Vorgegebener Text >>
Darum ist dieser alte Mensch schlaff – kraftlos, willenlos, zuchtlos. Weil er
der Heimat unseres Lebens, weil er Gott, unserem Lebensgrunde, fremd geworden
ist, darum ist dieser alte Mensch leer. Diese Leere bedeutet Zuchtlosigkeit,
denn wo einem Leben Grund und Ziel und Inhalt fehlt, da wird es getrieben von
den Begierden, da ist es zuchtlos. (Fähre im Strom.)
„Die schlaff geworden sind und sich selber der
Zuchtlosigkeit hingegeben haben und treiben allerlei Unzucht samt dem Geiz.“
Zwei solcher Begierden nennt uns der Apostel: Die eine, gleichsam die
unanständige, die einzugestehen wir uns in unserer bürgerlichen Gesellschaft
noch einigermaßen scheuen – die geschlechtliche Triebhaftigkeit, die doch so
oft unsere Gedanken und Worte und Vorstellungen ganz beherrscht; sehen wir doch
in unsere Illustrierten, oder betrachten wir das, was uns in vielen Filmen
vorgesetzt wird. Damit macht man Geschäfte! Und das andere, das ist die
bürgerlich doch anständige Begierde, der Geiz, die Habsucht, die immer mehr und
noch mehr haben und besitzen will, die die Bedeutung und den Wert des Menschen
und des Lebens, das dieser Mensch führt, nach ihrer Einkommenssteuererklärung
bemisst. Diese beiden, geschlechtliche Begierde und Habsucht, sie sind für den
Apostel gleichsam der Zeiger, nach dem er die Heimatlosigkeit und Leere des
Menschen bemisst, des Menschen, den er den „alten“ nennt. Wenn wir ganz ehrlich
sind, liebe Freunde, wenn wir prüfen, ob dieser Zeiger auch bei uns ausschlägt,
dann werden wir wohl feststellen, dass dieser alte Mensch nicht etwas ist, das
für uns schon längst vergangen und vorbei ist, dann werden wir feststellen,
dass dieser „alte“ Mensch im Grunde höchst modern ist, ja, dass dieser alte
Mensch wir selber sind!
2)

Die Datensätze >>
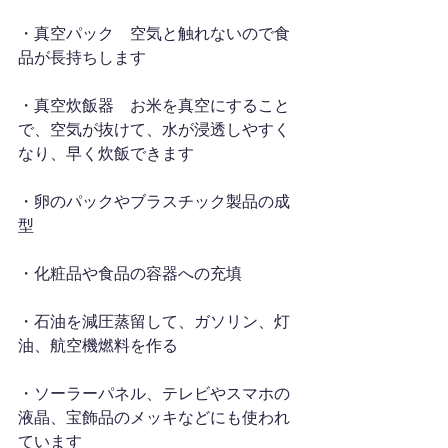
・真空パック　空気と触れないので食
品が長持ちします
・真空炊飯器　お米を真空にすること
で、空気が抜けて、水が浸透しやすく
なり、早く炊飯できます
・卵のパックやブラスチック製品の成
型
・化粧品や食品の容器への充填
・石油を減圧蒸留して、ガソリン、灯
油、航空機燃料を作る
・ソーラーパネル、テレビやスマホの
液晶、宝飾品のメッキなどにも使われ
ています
--
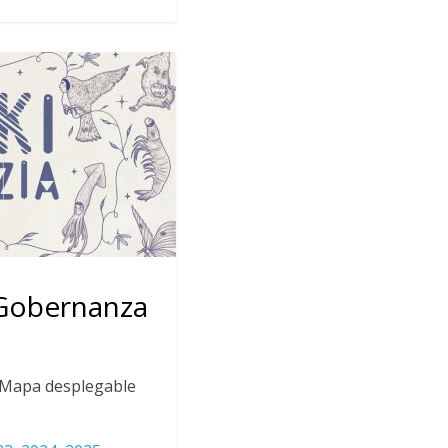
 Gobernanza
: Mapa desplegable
--
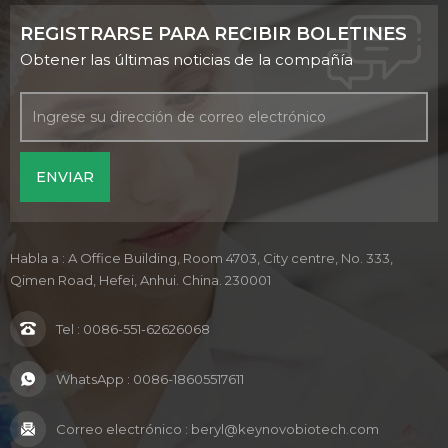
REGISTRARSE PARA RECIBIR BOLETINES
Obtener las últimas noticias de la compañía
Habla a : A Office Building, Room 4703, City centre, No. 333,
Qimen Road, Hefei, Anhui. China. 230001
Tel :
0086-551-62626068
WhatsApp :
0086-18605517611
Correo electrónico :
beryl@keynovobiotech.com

Deine Aufgaben >>
A. Schreib aus dem Text über den alten Menschen das Stück von „Darum ist dieser alte Mensch schlaff“ bis „(Fähre im Strom.)“ ab und ändere dabei „Heimat“ in „Mitte“.
B. Gib aus den Datensätzen die Zeilen von der mit „REGISTRARSE PARA RECIBIR BOLETINES“ bis zu der mit „beryl@keynovobiotech.com“ unverändert wieder.

Antworten nach Nummer >>
A.
Darum ist dieser alte Mensch schlaff – kraftlos, willenlos, zuchtlos. Weil er
der Mitte unseres Lebens, weil er Gott, unserem Lebensgrunde, fremd geworden
ist, darum ist dieser alte Mensch leer. Diese Leere bedeutet Zuchtlosigkeit,
denn wo einem Leben Grund und Ziel und Inhalt fehlt, da wird es getrieben von
den Begierden, da ist es zuchtlos. (Fähre im Strom.)

B.
REGISTRARSE PARA RECIBIR BOLETINES
Obtener las últimas noticias de la compañía
Habla a : A Office Building, Room 4703, City centre, No. 333,
Qimen Road, Hefei, Anhui. China. 230001
Tel :
0086-551-62626068
WhatsApp :
0086-18605517611
Correo electrónico :
beryl@keynovobiotech.com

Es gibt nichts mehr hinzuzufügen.